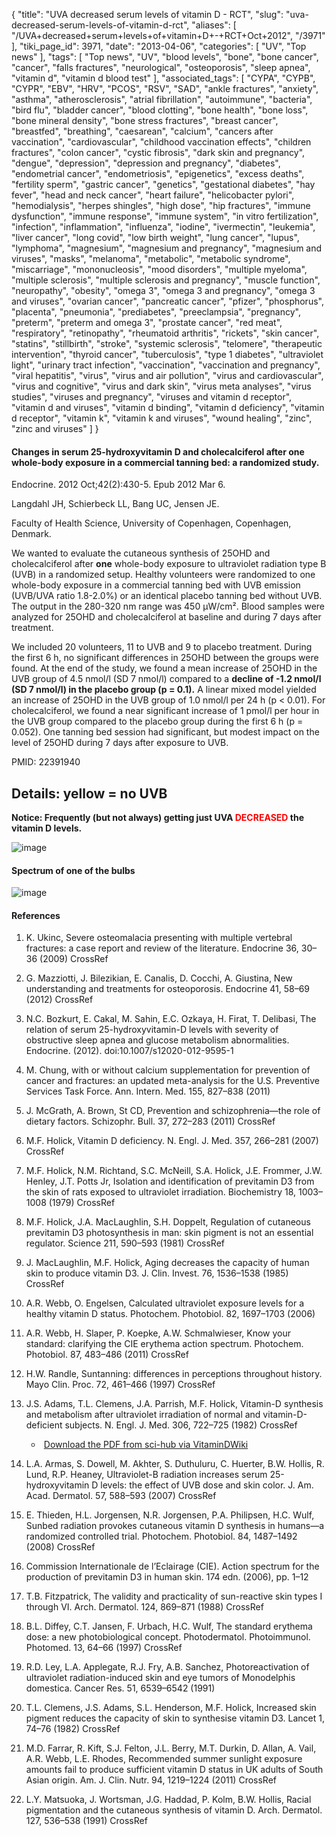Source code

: {
    "title": "UVA decreased serum levels of vitamin D - RCT",
    "slug": "uva-decreased-serum-levels-of-vitamin-d-rct",
    "aliases": [
        "/UVA+decreased+serum+levels+of+vitamin+D+-+RCT+Oct+2012",
        "/3971"
    ],
    "tiki_page_id": 3971,
    "date": "2013-04-06",
    "categories": [
        "UV",
        "Top news"
    ],
    "tags": [
        "Top news",
        "UV",
        "blood levels",
        "bone",
        "bone cancer",
        "cancer",
        "falls fractures",
        "neurological",
        "osteoporosis",
        "sleep apnea",
        "vitamin d",
        "vitamin d blood test"
    ],
    "associated_tags": [
        "CYPA",
        "CYPB",
        "CYPR",
        "EBV",
        "HRV",
        "PCOS",
        "RSV",
        "SAD",
        "ankle fractures",
        "anxiety",
        "asthma",
        "atherosclerosis",
        "atrial fibrillation",
        "autoimmune",
        "bacteria",
        "bird flu",
        "bladder cancer",
        "blood clotting",
        "bone health",
        "bone loss",
        "bone mineral density",
        "bone stress fractures",
        "breast cancer",
        "breastfed",
        "breathing",
        "caesarean",
        "calcium",
        "cancers after vaccination",
        "cardiovascular",
        "childhood vaccination effects",
        "children fractures",
        "colon cancer",
        "cystic fibrosis",
        "dark skin and pregnancy",
        "dengue",
        "depression",
        "depression and pregnancy",
        "diabetes",
        "endometrial cancer",
        "endometriosis",
        "epigenetics",
        "excess deaths",
        "fertility sperm",
        "gastric cancer",
        "genetics",
        "gestational diabetes",
        "hay fever",
        "head and neck cancer",
        "heart failure",
        "helicobacter pylori",
        "hemodialysis",
        "herpes shingles",
        "high dose",
        "hip fractures",
        "immune dysfunction",
        "immune response",
        "immune system",
        "in vitro fertilization",
        "infection",
        "inflammation",
        "influenza",
        "iodine",
        "ivermectin",
        "leukemia",
        "liver cancer",
        "long covid",
        "low birth weight",
        "lung cancer",
        "lupus",
        "lymphoma",
        "magnesium",
        "magnesium and pregnancy",
        "magnesium and viruses",
        "masks",
        "melanoma",
        "metabolic",
        "metabolic syndrome",
        "miscarriage",
        "mononucleosis",
        "mood disorders",
        "multiple myeloma",
        "multiple sclerosis",
        "multiple sclerosis and pregnancy",
        "muscle function",
        "neuropathy",
        "obesity",
        "omega 3",
        "omega 3 and pregnancy",
        "omega 3 and viruses",
        "ovarian cancer",
        "pancreatic cancer",
        "pfizer",
        "phosphorus",
        "placenta",
        "pneumonia",
        "prediabetes",
        "preeclampsia",
        "pregnancy",
        "preterm",
        "preterm and omega 3",
        "prostate cancer",
        "red meat",
        "respiratory",
        "retinopathy",
        "rheumatoid arthritis",
        "rickets",
        "skin cancer",
        "statins",
        "stillbirth",
        "stroke",
        "systemic sclerosis",
        "telomere",
        "therapeutic intervention",
        "thyroid cancer",
        "tuberculosis",
        "type 1 diabetes",
        "ultraviolet light",
        "urinary tract infection",
        "vaccination",
        "vaccination and pregnancy",
        "viral hepatitis",
        "virus",
        "virus and air pollution",
        "virus and cardiovascular",
        "virus and cognitive",
        "virus and dark skin",
        "virus meta analyses",
        "virus studies",
        "viruses and pregnancy",
        "viruses and vitamin d receptor",
        "vitamin d and viruses",
        "vitamin d binding",
        "vitamin d deficiency",
        "vitamin d receptor",
        "vitamin k",
        "vitamin k and viruses",
        "wound healing",
        "zinc",
        "zinc and viruses"
    ]
}


#### Changes in serum 25-hydroxyvitamin D and cholecalciferol after one whole-body exposure in a commercial tanning bed: a randomized study.

Endocrine. 2012 Oct;42(2):430-5. Epub 2012 Mar 6.

Langdahl JH, Schierbeck LL, Bang UC, Jensen JE.

Faculty of Health Science, University of Copenhagen, Copenhagen, Denmark.

We wanted to evaluate the cutaneous synthesis of 25OHD and cholecalciferol after  **one**  whole-body exposure to ultraviolet radiation type B (UVB) in a randomized setup. Healthy volunteers were randomized to one whole-body exposure in a commercial tanning bed with UVB emission (UVB/UVA ratio 1.8-2.0%) or an identical placebo tanning bed without UVB. The output in the 280-320 nm range was 450 µW/cm². Blood samples were analyzed for 25OHD and cholecalciferol at baseline and during 7 days after treatment. 

We included 20 volunteers, 11 to UVB and 9 to placebo treatment. During the first 6 h, no significant differences in 25OHD between the groups were found. At the end of the study, we found a mean increase of 25OHD in the UVB group of 4.5 nmol/l (SD 7 nmol/l) compared to a  **decline of -1.2 nmol/l (SD 7 nmol/l) in the placebo group (p = 0.1).**  A linear mixed model yielded an increase of 25OHD in the UVB group of 1.0 nmol/l per 24 h (p < 0.01). For cholecalciferol, we found a near significant increase of 1 pmol/l per hour in the UVB group compared to the placebo group during the first 6 h (p = 0.052). One tanning bed session had significant, but modest impact on the level of 25OHD during 7 days after exposure to UVB.

PMID:     22391940

## Details: yellow = no UVB

 **Notice: Frequently (but not always) getting just UVA <span style="color:#F00;">DECREASED</span> the vitamin D levels.** 

<img src="https://d378j1rmrlek7x.cloudfront.net/attachments/jpeg/tanning-rct.jpg" alt="image">

#### Spectrum of one of the bulbs

<img src="https://d378j1rmrlek7x.cloudfront.net/attachments/jpeg/tanning-rct-bulb.jpg" alt="image">

#### References

1. K. Ukinc, Severe osteomalacia presenting with multiple vertebral fractures: a case report and review of the literature. Endocrine 36, 30–36 (2009) CrossRef

1. G. Mazziotti, J. Bilezikian, E. Canalis, D. Cocchi, A. Giustina, New understanding and treatments for osteoporosis. Endocrine 41, 58–69 (2012) CrossRef

1. N.C. Bozkurt, E. Cakal, M. Sahin, E.C. Ozkaya, H. Firat, T. Delibasi, The relation of serum 25-hydroxyvitamin-D levels with severity of obstructive sleep apnea and glucose metabolism abnormalities. Endocrine. (2012). doi:10.1007/s12020-012-9595-1

1. M. Chung, with or without calcium supplementation for prevention of cancer and fractures: an updated meta-analysis for the U.S. Preventive Services Task Force. Ann. Intern. Med. 155, 827–838 (2011)

1. J. McGrath, A. Brown, St CD, Prevention and schizophrenia—the role of dietary factors. Schizophr. Bull. 37, 272–283 (2011) CrossRef

1. M.F. Holick, Vitamin D deficiency. N. Engl. J. Med. 357, 266–281 (2007) CrossRef

1. M.F. Holick, N.M. Richtand, S.C. McNeill, S.A. Holick, J.E. Frommer, J.W. Henley, J.T. Potts Jr, Isolation and identification of previtamin D3 from the skin of rats exposed to ultraviolet irradiation. Biochemistry 18, 1003–1008 (1979) CrossRef

1. M.F. Holick, J.A. MacLaughlin, S.H. Doppelt, Regulation of cutaneous previtamin D3 photosynthesis in man: skin pigment is not an essential regulator. Science 211, 590–593 (1981) CrossRef

1. J. MacLaughlin, M.F. Holick, Aging decreases the capacity of human skin to produce vitamin D3. J. Clin. Invest. 76, 1536–1538 (1985) CrossRef

1. A.R. Webb, O. Engelsen, Calculated ultraviolet exposure levels for a healthy vitamin D status. Photochem. Photobiol. 82, 1697–1703 (2006)

1. A.R. Webb, H. Slaper, P. Koepke, A.W. Schmalwieser, Know your standard: clarifying the CIE erythema action spectrum. Photochem. Photobiol. 87, 483–486 (2011) CrossRef

1. H.W. Randle, Suntanning: differences in perceptions throughout history. Mayo Clin. Proc. 72, 461–466 (1997) CrossRef

1. J.S. Adams, T.L. Clemens, J.A. Parrish, M.F. Holick, Vitamin-D synthesis and metabolism after ultraviolet irradiation of normal and vitamin-D-deficient subjects. N. Engl. J. Med. 306, 722–725 (1982) CrossRef

   * <i class="fas fa-file-pdf" style="margin-right: 0.3em;"></i><a href="https://d378j1rmrlek7x.cloudfront.net/attachments/pdf/uv-holick-1982.pdf">Download the PDF from sci-hub via VitaminDWiki </a>

1. L.A. Armas, S. Dowell, M. Akhter, S. Duthuluru, C. Huerter, B.W. Hollis, R. Lund, R.P. Heaney, Ultraviolet-B radiation increases serum 25-hydroxyvitamin D levels: the effect of UVB dose and skin color. J. Am. Acad. Dermatol. 57, 588–593 (2007) CrossRef

1. E. Thieden, H.L. Jorgensen, N.R. Jorgensen, P.A. Philipsen, H.C. Wulf, Sunbed radiation provokes cutaneous vitamin D synthesis in humans—a randomized controlled trial. Photochem. Photobiol. 84, 1487–1492 (2008) CrossRef

1. Commission Internationale de l’Eclairage (CIE). Action spectrum for the production of previtamin D3 in human skin. 174 edn. (2006), pp. 1–12

1. T.B. Fitzpatrick, The validity and practicality of sun-reactive skin types I through VI. Arch. Dermatol. 124, 869–871 (1988) CrossRef

1. B.L. Diffey, C.T. Jansen, F. Urbach, H.C. Wulf, The standard erythema dose: a new photobiological concept. Photodermatol. Photoimmunol. Photomed. 13, 64–66 (1997) CrossRef

1. R.D. Ley, L.A. Applegate, R.J. Fry, A.B. Sanchez, Photoreactivation of ultraviolet radiation-induced skin and eye tumors of Monodelphis domestica. Cancer Res. 51, 6539–6542 (1991)

1. T.L. Clemens, J.S. Adams, S.L. Henderson, M.F. Holick, Increased skin pigment reduces the capacity of skin to synthesise vitamin D3. Lancet 1, 74–76 (1982) CrossRef

1. M.D. Farrar, R. Kift, S.J. Felton, J.L. Berry, M.T. Durkin, D. Allan, A. Vail, A.R. Webb, L.E. Rhodes, Recommended summer sunlight exposure amounts fail to produce sufficient vitamin D status in UK adults of South Asian origin. Am. J. Clin. Nutr. 94, 1219–1224 (2011) CrossRef

1. L.Y. Matsuoka, J. Wortsman, J.G. Haddad, P. Kolm, B.W. Hollis, Racial pigmentation and the cutaneous synthesis of vitamin D. Arch. Dermatol. 127, 536–538 (1991) CrossRef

==========

§ WHAT THE EXERCISE ASKS:
Find each line above that contains "omega", and copy those lines.

§ RESPONSE TO THE TASK:
        "omega 3",
        "omega 3 and pregnancy",
        "omega 3 and viruses",
        "preterm and omega 3",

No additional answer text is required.